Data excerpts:

"""

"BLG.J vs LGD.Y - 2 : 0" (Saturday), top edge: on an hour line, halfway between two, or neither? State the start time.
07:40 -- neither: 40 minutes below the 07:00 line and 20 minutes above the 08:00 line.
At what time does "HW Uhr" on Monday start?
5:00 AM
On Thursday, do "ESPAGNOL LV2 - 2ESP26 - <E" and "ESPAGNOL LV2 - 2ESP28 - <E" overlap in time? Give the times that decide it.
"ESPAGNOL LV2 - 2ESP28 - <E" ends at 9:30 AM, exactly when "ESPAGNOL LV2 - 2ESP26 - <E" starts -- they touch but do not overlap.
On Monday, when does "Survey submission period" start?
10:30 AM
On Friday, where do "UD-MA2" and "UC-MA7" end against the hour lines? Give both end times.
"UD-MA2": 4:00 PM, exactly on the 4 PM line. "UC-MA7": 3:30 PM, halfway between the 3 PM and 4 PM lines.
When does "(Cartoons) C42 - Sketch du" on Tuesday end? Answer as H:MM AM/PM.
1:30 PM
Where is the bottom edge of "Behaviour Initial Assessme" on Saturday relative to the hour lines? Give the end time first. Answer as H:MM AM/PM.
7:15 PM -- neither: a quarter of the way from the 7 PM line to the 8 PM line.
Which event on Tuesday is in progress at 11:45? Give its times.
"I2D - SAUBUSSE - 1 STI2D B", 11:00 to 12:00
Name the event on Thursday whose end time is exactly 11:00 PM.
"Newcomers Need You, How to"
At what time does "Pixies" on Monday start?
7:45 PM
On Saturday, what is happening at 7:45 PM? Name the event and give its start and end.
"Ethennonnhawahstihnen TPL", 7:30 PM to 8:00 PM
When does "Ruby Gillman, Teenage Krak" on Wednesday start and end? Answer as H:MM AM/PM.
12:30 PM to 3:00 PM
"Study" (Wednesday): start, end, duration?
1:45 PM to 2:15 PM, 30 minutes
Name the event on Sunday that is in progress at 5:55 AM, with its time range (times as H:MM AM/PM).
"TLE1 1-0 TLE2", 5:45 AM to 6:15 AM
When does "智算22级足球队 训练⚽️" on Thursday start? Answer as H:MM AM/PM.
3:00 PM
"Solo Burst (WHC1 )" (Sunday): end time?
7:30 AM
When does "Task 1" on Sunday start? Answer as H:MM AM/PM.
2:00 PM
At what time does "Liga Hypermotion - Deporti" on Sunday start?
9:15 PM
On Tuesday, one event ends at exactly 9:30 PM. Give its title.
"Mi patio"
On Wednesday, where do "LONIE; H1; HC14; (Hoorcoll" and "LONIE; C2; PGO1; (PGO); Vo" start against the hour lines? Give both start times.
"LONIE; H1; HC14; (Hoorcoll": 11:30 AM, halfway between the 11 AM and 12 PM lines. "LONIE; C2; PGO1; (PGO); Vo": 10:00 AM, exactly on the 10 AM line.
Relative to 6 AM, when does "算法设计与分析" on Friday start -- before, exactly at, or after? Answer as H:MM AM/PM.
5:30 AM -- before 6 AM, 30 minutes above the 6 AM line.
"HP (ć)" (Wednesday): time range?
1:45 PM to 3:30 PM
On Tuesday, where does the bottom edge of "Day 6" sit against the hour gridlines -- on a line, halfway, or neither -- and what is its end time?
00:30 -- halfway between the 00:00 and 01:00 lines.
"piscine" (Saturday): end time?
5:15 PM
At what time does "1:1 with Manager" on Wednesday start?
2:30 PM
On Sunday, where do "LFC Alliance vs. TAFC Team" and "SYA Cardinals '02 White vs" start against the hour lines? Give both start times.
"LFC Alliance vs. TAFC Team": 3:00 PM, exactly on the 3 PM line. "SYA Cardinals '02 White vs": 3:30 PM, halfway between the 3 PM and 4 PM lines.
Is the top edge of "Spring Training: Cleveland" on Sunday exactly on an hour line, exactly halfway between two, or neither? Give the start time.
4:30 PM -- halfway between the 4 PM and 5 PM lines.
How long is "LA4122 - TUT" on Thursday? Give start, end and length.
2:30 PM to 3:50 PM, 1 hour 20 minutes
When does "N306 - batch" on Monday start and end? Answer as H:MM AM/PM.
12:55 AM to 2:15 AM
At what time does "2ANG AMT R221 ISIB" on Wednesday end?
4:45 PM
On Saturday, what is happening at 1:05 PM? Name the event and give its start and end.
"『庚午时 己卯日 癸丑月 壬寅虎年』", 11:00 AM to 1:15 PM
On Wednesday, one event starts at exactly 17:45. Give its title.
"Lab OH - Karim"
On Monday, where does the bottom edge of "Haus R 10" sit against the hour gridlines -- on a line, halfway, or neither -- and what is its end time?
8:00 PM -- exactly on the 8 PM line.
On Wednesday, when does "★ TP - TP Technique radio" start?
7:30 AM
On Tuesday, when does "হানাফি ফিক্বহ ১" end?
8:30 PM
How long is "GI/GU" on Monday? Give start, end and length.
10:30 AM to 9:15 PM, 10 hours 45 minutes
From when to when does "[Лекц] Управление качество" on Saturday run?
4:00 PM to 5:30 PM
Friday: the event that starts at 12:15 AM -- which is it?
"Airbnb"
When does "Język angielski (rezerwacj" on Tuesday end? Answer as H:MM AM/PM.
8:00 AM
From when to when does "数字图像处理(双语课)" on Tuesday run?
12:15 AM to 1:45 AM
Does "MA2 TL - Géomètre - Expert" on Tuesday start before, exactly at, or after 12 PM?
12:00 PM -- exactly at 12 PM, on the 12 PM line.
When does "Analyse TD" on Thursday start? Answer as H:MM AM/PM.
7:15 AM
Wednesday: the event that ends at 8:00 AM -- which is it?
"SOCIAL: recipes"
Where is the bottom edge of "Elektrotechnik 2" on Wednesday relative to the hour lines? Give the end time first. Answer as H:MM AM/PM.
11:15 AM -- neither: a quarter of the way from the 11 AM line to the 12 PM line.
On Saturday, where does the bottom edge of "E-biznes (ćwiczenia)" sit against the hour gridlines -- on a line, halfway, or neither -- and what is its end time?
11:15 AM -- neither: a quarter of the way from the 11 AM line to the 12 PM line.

"""

DIRECTIONS: Revise the items so that each "Answer as" becomes "Give it as", leaving everything else unchanged.

EXPECTED ANSWER:
"BLG.J vs LGD.Y - 2 : 0" (Saturday), top edge: on an hour line, halfway between two, or neither? State the start time.
07:40 -- neither: 40 minutes below the 07:00 line and 20 minutes above the 08:00 line.
At what time does "HW Uhr" on Monday start?
5:00 AM
On Thursday, do "ESPAGNOL LV2 - 2ESP26 - <E" and "ESPAGNOL LV2 - 2ESP28 - <E" overlap in time? Give the times that decide it.
"ESPAGNOL LV2 - 2ESP28 - <E" ends at 9:30 AM, exactly when "ESPAGNOL LV2 - 2ESP26 - <E" starts -- they touch but do not overlap.
On Monday, when does "Survey submission period" start?
10:30 AM
On Friday, where do "UD-MA2" and "UC-MA7" end against the hour lines? Give both end times.
"UD-MA2": 4:00 PM, exactly on the 4 PM line. "UC-MA7": 3:30 PM, halfway between the 3 PM and 4 PM lines.
When does "(Cartoons) C42 - Sketch du" on Tuesday end? Give it as H:MM AM/PM.
1:30 PM
Where is the bottom edge of "Behaviour Initial Assessme" on Saturday relative to the hour lines? Give the end time first. Give it as H:MM AM/PM.
7:15 PM -- neither: a quarter of the way from the 7 PM line to the 8 PM line.
Which event on Tuesday is in progress at 11:45? Give its times.
"I2D - SAUBUSSE - 1 STI2D B", 11:00 to 12:00
Name the event on Thursday whose end time is exactly 11:00 PM.
"Newcomers Need You, How to"
At what time does "Pixies" on Monday start?
7:45 PM
On Saturday, what is happening at 7:45 PM? Name the event and give its start and end.
"Ethennonnhawahstihnen TPL", 7:30 PM to 8:00 PM
When does "Ruby Gillman, Teenage Krak" on Wednesday start and end? Give it as H:MM AM/PM.
12:30 PM to 3:00 PM
"Study" (Wednesday): start, end, duration?
1:45 PM to 2:15 PM, 30 minutes
Name the event on Sunday that is in progress at 5:55 AM, with its time range (times as H:MM AM/PM).
"TLE1 1-0 TLE2", 5:45 AM to 6:15 AM
When does "智算22级足球队 训练⚽️" on Thursday start? Give it as H:MM AM/PM.
3:00 PM
"Solo Burst (WHC1 )" (Sunday): end time?
7:30 AM
When does "Task 1" on Sunday start? Give it as H:MM AM/PM.
2:00 PM
At what time does "Liga Hypermotion - Deporti" on Sunday start?
9:15 PM
On Tuesday, one event ends at exactly 9:30 PM. Give its title.
"Mi patio"
On Wednesday, where do "LONIE; H1; HC14; (Hoorcoll" and "LONIE; C2; PGO1; (PGO); Vo" start against the hour lines? Give both start times.
"LONIE; H1; HC14; (Hoorcoll": 11:30 AM, halfway between the 11 AM and 12 PM lines. "LONIE; C2; PGO1; (PGO); Vo": 10:00 AM, exactly on the 10 AM line.
Relative to 6 AM, when does "算法设计与分析" on Friday start -- before, exactly at, or after? Give it as H:MM AM/PM.
5:30 AM -- before 6 AM, 30 minutes above the 6 AM line.
"HP (ć)" (Wednesday): time range?
1:45 PM to 3:30 PM
On Tuesday, where does the bottom edge of "Day 6" sit against the hour gridlines -- on a line, halfway, or neither -- and what is its end time?
00:30 -- halfway between the 00:00 and 01:00 lines.
"piscine" (Saturday): end time?
5:15 PM
At what time does "1:1 with Manager" on Wednesday start?
2:30 PM
On Sunday, where do "LFC Alliance vs. TAFC Team" and "SYA Cardinals '02 White vs" start against the hour lines? Give both start times.
"LFC Alliance vs. TAFC Team": 3:00 PM, exactly on the 3 PM line. "SYA Cardinals '02 White vs": 3:30 PM, halfway between the 3 PM and 4 PM lines.
Is the top edge of "Spring Training: Cleveland" on Sunday exactly on an hour line, exactly halfway between two, or neither? Give the start time.
4:30 PM -- halfway between the 4 PM and 5 PM lines.
How long is "LA4122 - TUT" on Thursday? Give start, end and length.
2:30 PM to 3:50 PM, 1 hour 20 minutes
When does "N306 - batch" on Monday start and end? Give it as H:MM AM/PM.
12:55 AM to 2:15 AM
At what time does "2ANG AMT R221 ISIB" on Wednesday end?
4:45 PM
On Saturday, what is happening at 1:05 PM? Name the event and give its start and end.
"『庚午时 己卯日 癸丑月 壬寅虎年』", 11:00 AM to 1:15 PM
On Wednesday, one event starts at exactly 17:45. Give its title.
"Lab OH - Karim"
On Monday, where does the bottom edge of "Haus R 10" sit against the hour gridlines -- on a line, halfway, or neither -- and what is its end time?
8:00 PM -- exactly on the 8 PM line.
On Wednesday, when does "★ TP - TP Technique radio" start?
7:30 AM
On Tuesday, when does "হানাফি ফিক্বহ ১" end?
8:30 PM
How long is "GI/GU" on Monday? Give start, end and length.
10:30 AM to 9:15 PM, 10 hours 45 minutes
From when to when does "[Лекц] Управление качество" on Saturday run?
4:00 PM to 5:30 PM
Friday: the event that starts at 12:15 AM -- which is it?
"Airbnb"
When does "Język angielski (rezerwacj" on Tuesday end? Give it as H:MM AM/PM.
8:00 AM
From when to when does "数字图像处理(双语课)" on Tuesday run?
12:15 AM to 1:45 AM
Does "MA2 TL - Géomètre - Expert" on Tuesday start before, exactly at, or after 12 PM?
12:00 PM -- exactly at 12 PM, on the 12 PM line.
When does "Analyse TD" on Thursday start? Give it as H:MM AM/PM.
7:15 AM
Wednesday: the event that ends at 8:00 AM -- which is it?
"SOCIAL: recipes"
Where is the bottom edge of "Elektrotechnik 2" on Wednesday relative to the hour lines? Give the end time first. Give it as H:MM AM/PM.
11:15 AM -- neither: a quarter of the way from the 11 AM line to the 12 PM line.
On Saturday, where does the bottom edge of "E-biznes (ćwiczenia)" sit against the hour gridlines -- on a line, halfway, or neither -- and what is its end time?
11:15 AM -- neither: a quarter of the way from the 11 AM line to the 12 PM line.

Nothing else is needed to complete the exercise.